Later that night, after a change of clothes, dinner, and a movie at Cliffport’s only theater, the boys sat on their beds in the hotel room and listened to the howling fury of the storm. Raindrops rattled on the windowpanes like hailstones, and through the tossing branches of a tree they could see the riding lights of a few boats in the harbor, rocking violently to and fro. As they watched, the wind sent a large barrel bowling down the street to smash against a light pole, bounce off and roll, erratic as a kicked football, out of sight around a corner.
“It’s a good thing we anchored out,” Jerry said, watching this evidence of the storm’s power. “The boat could really have gotten banged up against the float if we had tied it up where it was before!”
“Do you think it’ll be safe where it is now?” Sandy asked anxiously.
“Oh, a little wind and water won’t bother a good boat,” Jerry answered. “After all, it was made for wind and water! Still....” He scowled and shook his head doubtfully.
“Still what?” Sandy said with alarm. “Is there something wrong with the way we left it?”
“Not really,” Jerry said. “I’m just worried about one thing. We’re not tied to a permanent mooring, the way the other boats around here are. That means that we might drag anchor in a storm as bad as this one, and if we happen to drag into deep water where the anchor can’t reach the bottom, the boat could drift a long ways off until it hooked onto something again. And there’s always the chance that it could get washed up on the rocks somewhere, first!”
With this unhappy thought in mind, the boys stared out the window for some time in silence as the storm continued unchecked. Finally, knowing that worry couldn’t possibly help, and that a good night’s sleep would prepare them to meet whatever the morning would bring, they turned out the lights and went to bed.
But, for Sandy, bed was one thing—sleep was another. Although Jerry managed to drop off to slumber in no time, Sandy lay a long time awake staring at the shadows of the tossing tree on the ceiling of the hotel room.

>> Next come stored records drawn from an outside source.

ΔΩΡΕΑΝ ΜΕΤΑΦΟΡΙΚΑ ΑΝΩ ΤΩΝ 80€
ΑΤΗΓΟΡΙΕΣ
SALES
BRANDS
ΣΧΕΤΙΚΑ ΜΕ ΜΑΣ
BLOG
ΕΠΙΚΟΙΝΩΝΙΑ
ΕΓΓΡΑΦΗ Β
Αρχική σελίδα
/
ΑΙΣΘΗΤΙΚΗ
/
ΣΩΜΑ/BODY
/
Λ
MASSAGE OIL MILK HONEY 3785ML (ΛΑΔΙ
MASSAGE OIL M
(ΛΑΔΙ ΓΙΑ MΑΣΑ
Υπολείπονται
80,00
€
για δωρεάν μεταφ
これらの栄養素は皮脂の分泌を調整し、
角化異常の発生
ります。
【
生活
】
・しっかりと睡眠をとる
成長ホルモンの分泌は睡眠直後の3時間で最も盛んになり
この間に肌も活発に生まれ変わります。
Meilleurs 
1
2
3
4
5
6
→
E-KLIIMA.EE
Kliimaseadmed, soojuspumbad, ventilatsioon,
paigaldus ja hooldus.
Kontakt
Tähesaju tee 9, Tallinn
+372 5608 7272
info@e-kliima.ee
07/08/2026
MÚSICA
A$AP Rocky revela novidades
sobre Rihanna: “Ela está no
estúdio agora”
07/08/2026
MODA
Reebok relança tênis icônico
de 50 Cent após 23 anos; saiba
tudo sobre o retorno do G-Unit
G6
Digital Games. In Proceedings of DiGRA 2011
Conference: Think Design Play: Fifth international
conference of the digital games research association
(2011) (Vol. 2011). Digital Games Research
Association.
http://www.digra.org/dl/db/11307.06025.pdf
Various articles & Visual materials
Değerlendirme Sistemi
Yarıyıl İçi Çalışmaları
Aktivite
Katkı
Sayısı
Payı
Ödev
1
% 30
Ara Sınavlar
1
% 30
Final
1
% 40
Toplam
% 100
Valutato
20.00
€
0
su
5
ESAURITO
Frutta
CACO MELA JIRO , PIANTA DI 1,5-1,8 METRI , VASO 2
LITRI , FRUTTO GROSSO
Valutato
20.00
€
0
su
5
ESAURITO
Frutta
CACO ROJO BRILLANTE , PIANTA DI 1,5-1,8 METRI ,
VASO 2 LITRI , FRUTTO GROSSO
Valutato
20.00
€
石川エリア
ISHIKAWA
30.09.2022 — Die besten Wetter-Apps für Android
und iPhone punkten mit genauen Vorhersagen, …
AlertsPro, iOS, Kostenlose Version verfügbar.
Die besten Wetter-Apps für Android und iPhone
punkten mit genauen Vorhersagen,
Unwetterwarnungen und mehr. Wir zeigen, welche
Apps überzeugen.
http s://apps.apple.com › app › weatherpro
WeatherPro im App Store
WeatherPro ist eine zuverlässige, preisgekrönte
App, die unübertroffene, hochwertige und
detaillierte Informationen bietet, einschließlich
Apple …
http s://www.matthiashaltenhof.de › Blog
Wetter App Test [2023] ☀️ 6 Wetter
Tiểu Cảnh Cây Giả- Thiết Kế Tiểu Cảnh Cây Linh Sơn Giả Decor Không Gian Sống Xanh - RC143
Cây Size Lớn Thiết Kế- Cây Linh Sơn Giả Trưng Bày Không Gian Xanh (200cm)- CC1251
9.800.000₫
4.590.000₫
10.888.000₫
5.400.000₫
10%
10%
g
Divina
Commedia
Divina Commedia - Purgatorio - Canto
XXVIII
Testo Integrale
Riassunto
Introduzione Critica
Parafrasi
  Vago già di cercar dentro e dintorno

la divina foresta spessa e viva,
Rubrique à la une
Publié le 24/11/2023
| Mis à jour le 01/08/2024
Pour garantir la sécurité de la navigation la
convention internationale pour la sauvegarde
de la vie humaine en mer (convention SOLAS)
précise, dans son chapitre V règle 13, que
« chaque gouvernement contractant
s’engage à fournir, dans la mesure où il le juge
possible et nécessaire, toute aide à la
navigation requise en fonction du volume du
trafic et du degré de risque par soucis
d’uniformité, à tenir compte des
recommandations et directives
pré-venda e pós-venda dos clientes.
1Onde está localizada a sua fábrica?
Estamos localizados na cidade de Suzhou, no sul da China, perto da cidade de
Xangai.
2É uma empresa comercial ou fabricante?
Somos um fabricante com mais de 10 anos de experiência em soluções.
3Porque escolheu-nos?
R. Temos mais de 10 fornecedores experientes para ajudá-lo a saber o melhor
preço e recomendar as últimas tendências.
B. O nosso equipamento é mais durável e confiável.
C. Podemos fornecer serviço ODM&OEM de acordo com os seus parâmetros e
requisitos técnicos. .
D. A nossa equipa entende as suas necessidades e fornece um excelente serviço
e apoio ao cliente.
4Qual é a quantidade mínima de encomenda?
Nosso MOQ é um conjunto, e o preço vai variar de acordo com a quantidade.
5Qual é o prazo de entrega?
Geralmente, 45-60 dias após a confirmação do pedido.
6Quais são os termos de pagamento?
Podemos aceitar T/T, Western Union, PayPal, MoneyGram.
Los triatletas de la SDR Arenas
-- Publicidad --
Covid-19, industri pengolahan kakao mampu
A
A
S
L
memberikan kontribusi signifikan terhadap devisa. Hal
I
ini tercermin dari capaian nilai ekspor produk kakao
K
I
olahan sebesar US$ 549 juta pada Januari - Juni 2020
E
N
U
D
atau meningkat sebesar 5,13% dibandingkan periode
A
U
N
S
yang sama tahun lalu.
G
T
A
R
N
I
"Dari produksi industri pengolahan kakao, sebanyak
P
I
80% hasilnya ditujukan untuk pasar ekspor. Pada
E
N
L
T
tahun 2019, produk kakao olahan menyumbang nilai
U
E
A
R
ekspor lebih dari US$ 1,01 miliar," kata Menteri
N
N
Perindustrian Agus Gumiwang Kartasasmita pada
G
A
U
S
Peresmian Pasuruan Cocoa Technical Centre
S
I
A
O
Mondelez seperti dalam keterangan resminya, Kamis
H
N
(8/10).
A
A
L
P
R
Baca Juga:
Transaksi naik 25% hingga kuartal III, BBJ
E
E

His mind was full of the events of the crowded day. It had been quite a day, starting with the ride in his uncle’s sports car, and proceeding to the new boat and learning to sail. Then the mysterious man on the island, keeping guard with his ever-present rifle, and concluding with a night of powerful storm. He reviewed all this, and mixed with his recollection his new worries about the safety of his boat. A series of images crowded his mind—a vision of the smart sloop lying smashed against some rocky piece of shore was mingled with a memory of the pleasures of his first day of sailing; and somewhere, behind and around all of his thoughts, was the unpleasantly frightening memory of the man with the gun, waiting on his hermit’s island.
All of this mingled in his mind with the sound of the storm until Sandy slipped into an uncertain, restless sleep—a sleep filled with vague, shadowy dreams, connected only by a sense that somewhere, something was wrong.